§ WHAT TO PRODUCE
Quote the entries below from the line with "G04 #@! TF.SameCoordinates,PX2faf080PY93d1cc0*" through the line with "X26416000Y55880000D03*", both ends included, and only those lines.

***** DATA TO EXAMINE

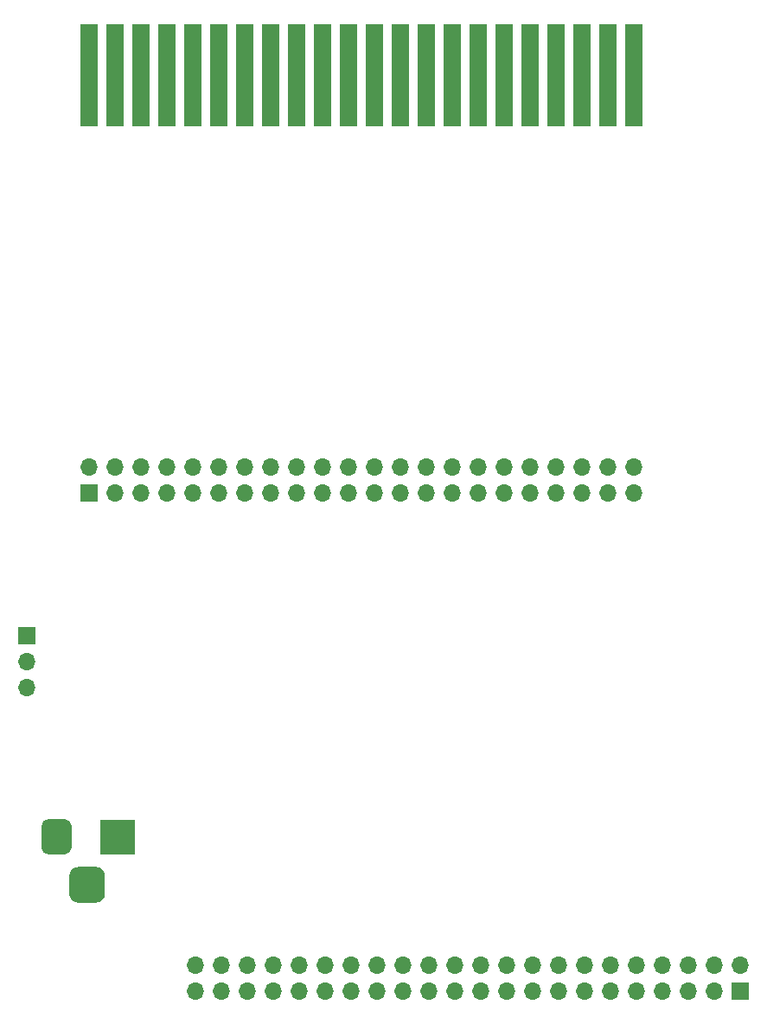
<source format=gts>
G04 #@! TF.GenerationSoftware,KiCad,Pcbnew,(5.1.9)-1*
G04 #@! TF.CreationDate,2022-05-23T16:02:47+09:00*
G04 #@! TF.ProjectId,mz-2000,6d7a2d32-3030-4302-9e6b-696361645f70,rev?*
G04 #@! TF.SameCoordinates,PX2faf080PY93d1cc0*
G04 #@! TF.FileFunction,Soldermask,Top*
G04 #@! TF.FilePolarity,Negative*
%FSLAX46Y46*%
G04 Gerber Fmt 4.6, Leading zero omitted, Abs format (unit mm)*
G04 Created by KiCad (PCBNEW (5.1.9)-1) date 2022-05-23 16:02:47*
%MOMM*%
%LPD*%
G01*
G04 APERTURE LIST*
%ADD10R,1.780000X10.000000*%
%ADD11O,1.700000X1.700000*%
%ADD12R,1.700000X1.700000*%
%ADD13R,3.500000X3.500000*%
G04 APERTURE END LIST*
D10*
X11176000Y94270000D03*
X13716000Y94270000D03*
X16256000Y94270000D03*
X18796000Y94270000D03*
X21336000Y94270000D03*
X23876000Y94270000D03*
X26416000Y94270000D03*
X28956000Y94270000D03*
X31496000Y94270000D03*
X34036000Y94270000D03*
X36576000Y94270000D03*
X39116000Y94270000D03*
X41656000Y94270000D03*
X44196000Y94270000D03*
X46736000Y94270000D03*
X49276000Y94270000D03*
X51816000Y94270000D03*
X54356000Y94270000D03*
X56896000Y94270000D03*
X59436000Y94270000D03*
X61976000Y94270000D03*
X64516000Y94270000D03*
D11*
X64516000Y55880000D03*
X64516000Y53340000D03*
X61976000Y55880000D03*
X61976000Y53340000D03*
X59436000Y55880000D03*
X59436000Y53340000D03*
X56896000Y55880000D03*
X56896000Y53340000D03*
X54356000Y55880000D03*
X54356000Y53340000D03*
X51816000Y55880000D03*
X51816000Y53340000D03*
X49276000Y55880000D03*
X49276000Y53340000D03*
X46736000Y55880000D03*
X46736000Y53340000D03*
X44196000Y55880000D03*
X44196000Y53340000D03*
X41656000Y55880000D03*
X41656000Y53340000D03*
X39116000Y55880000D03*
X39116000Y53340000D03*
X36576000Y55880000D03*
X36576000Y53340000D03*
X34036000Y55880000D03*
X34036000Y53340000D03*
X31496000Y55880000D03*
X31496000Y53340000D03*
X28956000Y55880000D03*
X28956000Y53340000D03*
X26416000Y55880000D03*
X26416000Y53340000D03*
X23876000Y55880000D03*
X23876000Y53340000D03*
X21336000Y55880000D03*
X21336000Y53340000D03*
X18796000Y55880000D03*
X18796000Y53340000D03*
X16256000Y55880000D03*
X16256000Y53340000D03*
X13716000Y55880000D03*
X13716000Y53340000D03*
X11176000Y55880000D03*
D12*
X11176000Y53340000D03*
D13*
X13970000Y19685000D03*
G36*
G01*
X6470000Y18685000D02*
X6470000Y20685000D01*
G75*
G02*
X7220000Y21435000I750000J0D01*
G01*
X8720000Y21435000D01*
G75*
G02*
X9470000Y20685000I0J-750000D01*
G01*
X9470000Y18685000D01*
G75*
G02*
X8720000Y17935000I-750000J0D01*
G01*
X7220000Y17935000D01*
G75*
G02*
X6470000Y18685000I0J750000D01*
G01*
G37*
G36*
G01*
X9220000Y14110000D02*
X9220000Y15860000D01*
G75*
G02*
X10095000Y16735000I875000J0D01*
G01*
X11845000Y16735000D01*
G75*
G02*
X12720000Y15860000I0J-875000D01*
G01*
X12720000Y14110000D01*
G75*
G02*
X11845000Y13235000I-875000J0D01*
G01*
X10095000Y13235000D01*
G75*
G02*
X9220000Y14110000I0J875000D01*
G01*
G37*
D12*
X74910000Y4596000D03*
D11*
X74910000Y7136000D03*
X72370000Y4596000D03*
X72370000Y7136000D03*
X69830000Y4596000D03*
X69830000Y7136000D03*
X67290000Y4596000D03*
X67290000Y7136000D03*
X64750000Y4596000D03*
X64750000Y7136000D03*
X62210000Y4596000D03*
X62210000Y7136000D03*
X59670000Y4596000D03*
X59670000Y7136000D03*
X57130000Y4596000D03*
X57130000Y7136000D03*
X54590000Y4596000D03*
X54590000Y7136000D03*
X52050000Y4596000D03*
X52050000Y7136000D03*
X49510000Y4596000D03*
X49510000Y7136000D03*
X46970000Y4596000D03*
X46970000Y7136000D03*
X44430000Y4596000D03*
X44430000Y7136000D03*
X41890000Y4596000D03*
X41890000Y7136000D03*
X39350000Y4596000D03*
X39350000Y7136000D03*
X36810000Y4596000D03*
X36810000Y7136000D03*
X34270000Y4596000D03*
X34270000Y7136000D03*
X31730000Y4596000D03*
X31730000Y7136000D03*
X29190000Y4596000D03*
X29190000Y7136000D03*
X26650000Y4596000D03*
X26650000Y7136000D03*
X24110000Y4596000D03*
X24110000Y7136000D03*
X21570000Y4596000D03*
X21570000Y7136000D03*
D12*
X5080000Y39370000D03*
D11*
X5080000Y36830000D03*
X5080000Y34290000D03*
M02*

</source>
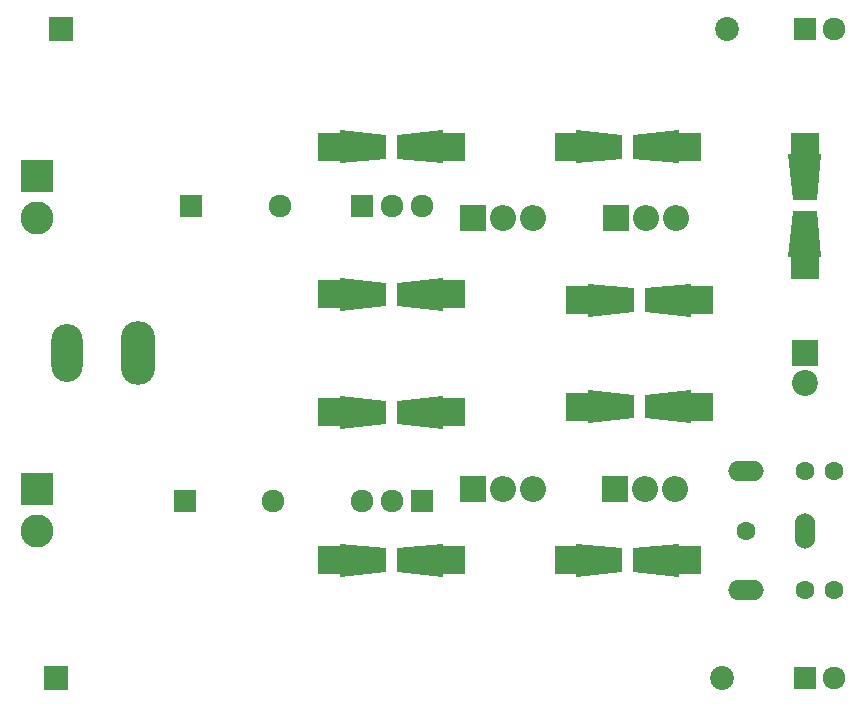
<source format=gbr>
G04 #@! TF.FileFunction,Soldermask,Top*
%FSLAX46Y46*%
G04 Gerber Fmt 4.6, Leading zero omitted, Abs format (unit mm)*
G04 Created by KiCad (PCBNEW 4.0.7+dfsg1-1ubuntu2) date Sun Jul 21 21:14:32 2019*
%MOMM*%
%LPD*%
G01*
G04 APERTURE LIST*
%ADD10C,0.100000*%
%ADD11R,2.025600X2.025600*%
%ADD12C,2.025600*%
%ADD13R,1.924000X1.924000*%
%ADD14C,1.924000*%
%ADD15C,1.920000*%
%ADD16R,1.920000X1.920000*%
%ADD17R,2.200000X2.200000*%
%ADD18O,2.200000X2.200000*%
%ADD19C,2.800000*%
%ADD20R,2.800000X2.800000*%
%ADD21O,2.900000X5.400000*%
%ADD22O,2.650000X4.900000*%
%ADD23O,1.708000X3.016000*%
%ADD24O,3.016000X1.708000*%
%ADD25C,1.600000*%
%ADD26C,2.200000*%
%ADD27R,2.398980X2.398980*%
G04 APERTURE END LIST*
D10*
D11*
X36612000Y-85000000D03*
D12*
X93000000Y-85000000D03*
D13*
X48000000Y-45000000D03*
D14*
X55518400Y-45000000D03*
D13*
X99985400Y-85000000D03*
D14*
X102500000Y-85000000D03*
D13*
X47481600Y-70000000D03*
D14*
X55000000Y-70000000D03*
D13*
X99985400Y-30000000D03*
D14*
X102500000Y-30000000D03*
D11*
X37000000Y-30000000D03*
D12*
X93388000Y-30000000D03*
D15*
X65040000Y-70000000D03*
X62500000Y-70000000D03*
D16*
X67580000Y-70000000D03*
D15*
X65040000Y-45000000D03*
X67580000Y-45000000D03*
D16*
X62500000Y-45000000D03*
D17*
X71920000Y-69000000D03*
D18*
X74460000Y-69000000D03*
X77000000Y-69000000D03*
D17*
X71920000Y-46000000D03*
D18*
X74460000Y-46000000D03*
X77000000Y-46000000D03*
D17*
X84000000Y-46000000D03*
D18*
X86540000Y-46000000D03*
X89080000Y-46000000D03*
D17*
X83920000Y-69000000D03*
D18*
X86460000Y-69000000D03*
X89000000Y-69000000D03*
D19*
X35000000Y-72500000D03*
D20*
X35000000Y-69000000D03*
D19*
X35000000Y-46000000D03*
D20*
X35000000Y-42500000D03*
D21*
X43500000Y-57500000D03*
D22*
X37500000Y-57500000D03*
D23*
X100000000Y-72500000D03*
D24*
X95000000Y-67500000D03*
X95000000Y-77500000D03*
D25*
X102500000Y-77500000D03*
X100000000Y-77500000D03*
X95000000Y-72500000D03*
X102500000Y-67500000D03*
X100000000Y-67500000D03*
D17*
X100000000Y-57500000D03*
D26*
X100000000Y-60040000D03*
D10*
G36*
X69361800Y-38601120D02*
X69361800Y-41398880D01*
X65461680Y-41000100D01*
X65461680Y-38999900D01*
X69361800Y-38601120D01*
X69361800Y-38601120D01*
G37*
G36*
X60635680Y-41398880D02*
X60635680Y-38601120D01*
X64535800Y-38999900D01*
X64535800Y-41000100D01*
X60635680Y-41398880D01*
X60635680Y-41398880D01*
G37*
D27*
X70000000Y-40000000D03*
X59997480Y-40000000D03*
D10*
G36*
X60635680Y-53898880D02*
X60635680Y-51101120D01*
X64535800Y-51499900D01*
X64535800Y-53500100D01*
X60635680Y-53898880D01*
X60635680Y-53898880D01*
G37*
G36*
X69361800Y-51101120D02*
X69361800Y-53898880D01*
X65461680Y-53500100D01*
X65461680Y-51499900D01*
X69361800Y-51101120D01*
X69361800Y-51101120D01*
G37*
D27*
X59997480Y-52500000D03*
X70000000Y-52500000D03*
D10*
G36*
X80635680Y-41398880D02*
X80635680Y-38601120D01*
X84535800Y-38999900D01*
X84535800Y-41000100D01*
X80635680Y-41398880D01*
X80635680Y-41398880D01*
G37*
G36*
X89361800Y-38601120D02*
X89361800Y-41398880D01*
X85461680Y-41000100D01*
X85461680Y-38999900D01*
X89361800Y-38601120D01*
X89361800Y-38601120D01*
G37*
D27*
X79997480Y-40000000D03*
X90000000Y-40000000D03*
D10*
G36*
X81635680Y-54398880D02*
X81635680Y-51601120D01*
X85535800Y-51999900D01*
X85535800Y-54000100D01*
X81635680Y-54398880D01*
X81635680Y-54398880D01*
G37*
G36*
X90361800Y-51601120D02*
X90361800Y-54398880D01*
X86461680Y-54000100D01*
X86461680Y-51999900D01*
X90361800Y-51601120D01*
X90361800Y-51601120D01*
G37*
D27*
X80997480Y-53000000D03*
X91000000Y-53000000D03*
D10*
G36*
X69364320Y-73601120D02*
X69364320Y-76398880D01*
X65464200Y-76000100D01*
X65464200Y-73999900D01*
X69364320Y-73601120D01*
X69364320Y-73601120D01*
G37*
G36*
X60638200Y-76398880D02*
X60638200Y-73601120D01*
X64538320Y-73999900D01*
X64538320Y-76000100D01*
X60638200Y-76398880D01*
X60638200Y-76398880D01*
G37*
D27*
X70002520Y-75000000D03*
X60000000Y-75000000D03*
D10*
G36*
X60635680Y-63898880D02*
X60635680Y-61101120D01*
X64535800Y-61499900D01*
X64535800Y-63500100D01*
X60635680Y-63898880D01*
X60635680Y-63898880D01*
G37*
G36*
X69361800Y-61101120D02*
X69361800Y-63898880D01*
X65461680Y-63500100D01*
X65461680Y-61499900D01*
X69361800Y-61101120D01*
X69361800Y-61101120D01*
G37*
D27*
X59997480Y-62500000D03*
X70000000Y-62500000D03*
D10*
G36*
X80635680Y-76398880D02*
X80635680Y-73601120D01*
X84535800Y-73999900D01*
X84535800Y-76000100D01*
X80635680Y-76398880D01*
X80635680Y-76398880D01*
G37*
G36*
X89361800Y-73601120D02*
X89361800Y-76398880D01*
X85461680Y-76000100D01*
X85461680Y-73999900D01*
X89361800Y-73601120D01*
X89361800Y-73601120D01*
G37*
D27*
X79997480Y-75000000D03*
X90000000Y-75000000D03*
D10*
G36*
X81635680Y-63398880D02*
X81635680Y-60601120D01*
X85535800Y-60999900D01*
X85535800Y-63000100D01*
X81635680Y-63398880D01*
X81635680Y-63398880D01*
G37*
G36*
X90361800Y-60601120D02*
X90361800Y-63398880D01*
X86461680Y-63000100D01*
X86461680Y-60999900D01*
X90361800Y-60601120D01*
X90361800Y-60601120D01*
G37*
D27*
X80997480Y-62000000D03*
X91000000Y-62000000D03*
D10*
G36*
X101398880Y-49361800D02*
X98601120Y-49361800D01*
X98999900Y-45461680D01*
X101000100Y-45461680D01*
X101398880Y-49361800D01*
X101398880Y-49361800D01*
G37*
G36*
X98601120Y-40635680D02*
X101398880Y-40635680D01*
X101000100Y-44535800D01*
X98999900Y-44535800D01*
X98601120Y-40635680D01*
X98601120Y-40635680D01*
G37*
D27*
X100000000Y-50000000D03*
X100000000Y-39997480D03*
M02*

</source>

**********

§ FINAL ANSWER
G04 #@! TF.SameCoordinates,PX2faf080PY93d1cc0*
G04 #@! TF.FileFunction,Soldermask,Top*
G04 #@! TF.FilePolarity,Negative*
%FSLAX46Y46*%
G04 Gerber Fmt 4.6, Leading zero omitted, Abs format (unit mm)*
G04 Created by KiCad (PCBNEW (5.1.9)-1) date 2022-05-23 16:02:47*
%MOMM*%
%LPD*%
G01*
G04 APERTURE LIST*
%ADD10R,1.780000X10.000000*%
%ADD11O,1.700000X1.700000*%
%ADD12R,1.700000X1.700000*%
%ADD13R,3.500000X3.500000*%
G04 APERTURE END LIST*
D10*
X11176000Y94270000D03*
X13716000Y94270000D03*
X16256000Y94270000D03*
X18796000Y94270000D03*
X21336000Y94270000D03*
X23876000Y94270000D03*
X26416000Y94270000D03*
X28956000Y94270000D03*
X31496000Y94270000D03*
X34036000Y94270000D03*
X36576000Y94270000D03*
X39116000Y94270000D03*
X41656000Y94270000D03*
X44196000Y94270000D03*
X46736000Y94270000D03*
X49276000Y94270000D03*
X51816000Y94270000D03*
X54356000Y94270000D03*
X56896000Y94270000D03*
X59436000Y94270000D03*
X61976000Y94270000D03*
X64516000Y94270000D03*
D11*
X64516000Y55880000D03*
X64516000Y53340000D03*
X61976000Y55880000D03*
X61976000Y53340000D03*
X59436000Y55880000D03*
X59436000Y53340000D03*
X56896000Y55880000D03*
X56896000Y53340000D03*
X54356000Y55880000D03*
X54356000Y53340000D03*
X51816000Y55880000D03*
X51816000Y53340000D03*
X49276000Y55880000D03*
X49276000Y53340000D03*
X46736000Y55880000D03*
X46736000Y53340000D03*
X44196000Y55880000D03*
X44196000Y53340000D03*
X41656000Y55880000D03*
X41656000Y53340000D03*
X39116000Y55880000D03*
X39116000Y53340000D03*
X36576000Y55880000D03*
X36576000Y53340000D03*
X34036000Y55880000D03*
X34036000Y53340000D03*
X31496000Y55880000D03*
X31496000Y53340000D03*
X28956000Y55880000D03*
X28956000Y53340000D03*
X26416000Y55880000D03*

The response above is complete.